The Court also dismissed appellant’s claim that evidence against her was improperly based on the testimony of a single witness. Appellant argued that since the only witness (the mother of Mathew Mushabe) was inconsistent on a minor point of testimony, the finder of fact could not reasonably convict on the basis of her testimony. The Court reviewed Ugandan case law on the accepted standards for review in cases relying on testimony of a single witness. The Court, however, found no evidence suggesting that the core testimony was compromised. The Court also found sufficient evidence of criminal negligence, given the established professional standards of medicine.

Finally, however, the Court reversed the ruling of the trial court, and reduced appellant’s sentence to time already served, totaling over five months. The Court cited the appellant’s age of 64 years old and her HIV-positive status; the fact that Mathew Mushabe did not contract HIV; and the policy need for courts to impose a greater degree of legal protection upon medical professionals.

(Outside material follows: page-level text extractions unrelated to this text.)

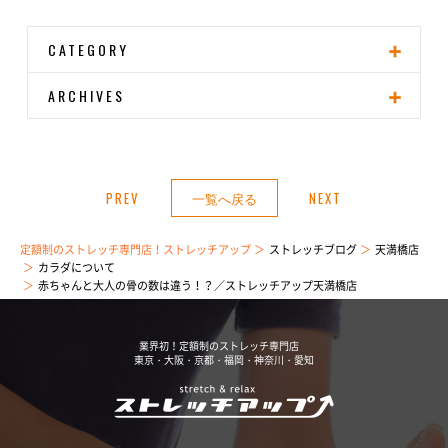
CATEGORY
ARCHIVES
PREV
一覧へ戻る
NEXT
定額制のストレッチ専門店！ストレッチアップ
ストレッチブログ
天満橋店
カラダについて
赤ちゃんと大人の骨の数は違う！？／ストレッチアップ天満橋店
業界初！定額制のストレッチ専門店
東京・大阪・京都・福岡・神奈川・愛知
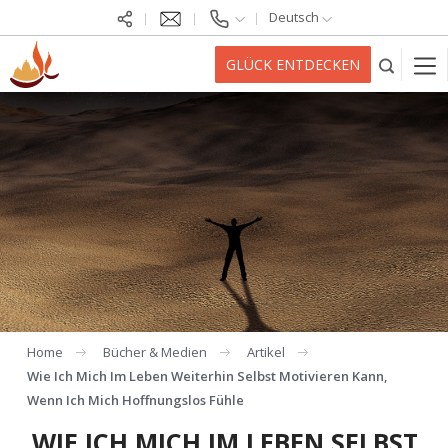
Deutsch
GLÜCK ENTDECKEN
Home
Bücher & Medien
Artikel
Wie Ich Mich Im Leben Weiterhin Selbst Motivieren Kann,
Wenn Ich Mich Hoffnungslos Fühle
WIE ICH MICH IM LEBEN SELBST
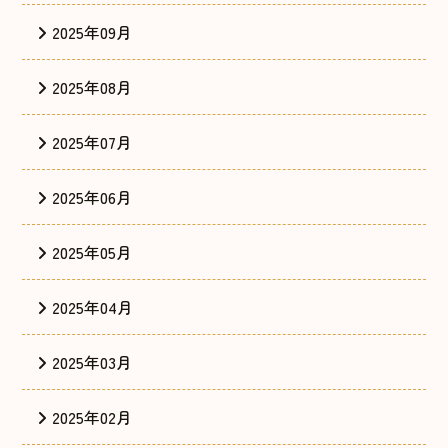
2025年09月
2025年08月
2025年07月
2025年06月
2025年05月
2025年04月
2025年03月
2025年02月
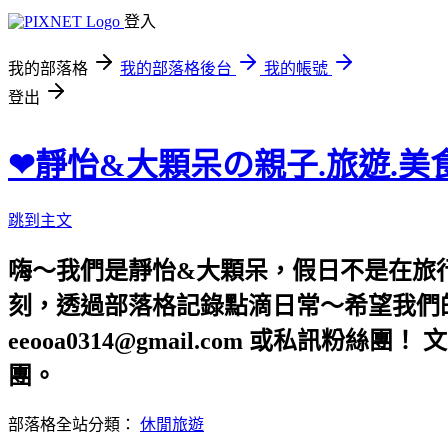
登入
我的部落格
我的部落格後台
我的帳號
登出
❤靜怡&大顆呆の親子.旅遊.美
跳到主文
嗨～我們是靜怡&大顆呆，假日不是在旅
刻，透過部落格記錄點滴日常～希望我們的文章，
eeooa0314@gmail.com 或私訊粉絲
團。
部落格全站分類：
休閒旅遊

“The appellant was a professional and so is presumed to know [the professional procedure and standards of nursing]. She did not follow that procedure . . . . She told the court she had more than one cannula. The safe thing even from a non professional person would be to immediately throw away the maligned cannula and get a fresh one. That was what a prudent and reasonable person ought to have done.” Page 14.

“It is argued that the appellant was an elderly person aged 64 years. She was sickly and as was noted by the court, HIV positive. She was a mother and grandmother. She spent 5 months on remand. While she was found guilty of exposing the 2 years (sic) old child to infection with HIV, happily the child remained negative. As noted by the court, there was no intention to harm the baby. All these mitigating matters negatived a custodial let alone a long custodial sentence of three years.” Page 17.